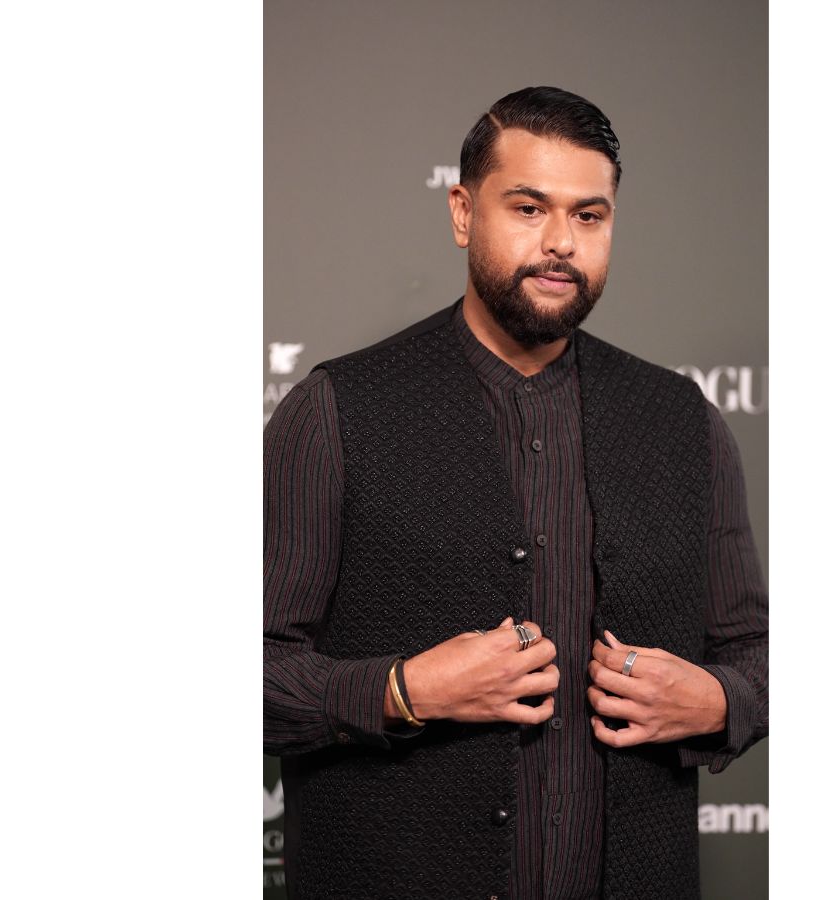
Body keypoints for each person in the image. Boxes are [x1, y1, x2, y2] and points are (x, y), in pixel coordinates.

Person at [263, 86, 768, 900]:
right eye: (529, 208)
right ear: (463, 214)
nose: (561, 242)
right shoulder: (335, 412)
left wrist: (717, 700)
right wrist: (403, 691)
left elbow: (758, 653)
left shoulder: (684, 421)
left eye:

**PROMPT**
Without any pictures, print the whole listing again exactly as it stands.

**RESPONSE**
Body keypoints for each person in the image. Boxes are [x1, y1, x2, y2] and points are (x, y), in pixel coordinates.

Person at [263, 86, 768, 900]:
right eye: (529, 208)
right ear: (463, 214)
nose: (561, 242)
right shoulder: (335, 412)
left wrist: (717, 700)
right wrist: (403, 691)
left elbow: (758, 653)
left shoulder: (684, 421)
left eye:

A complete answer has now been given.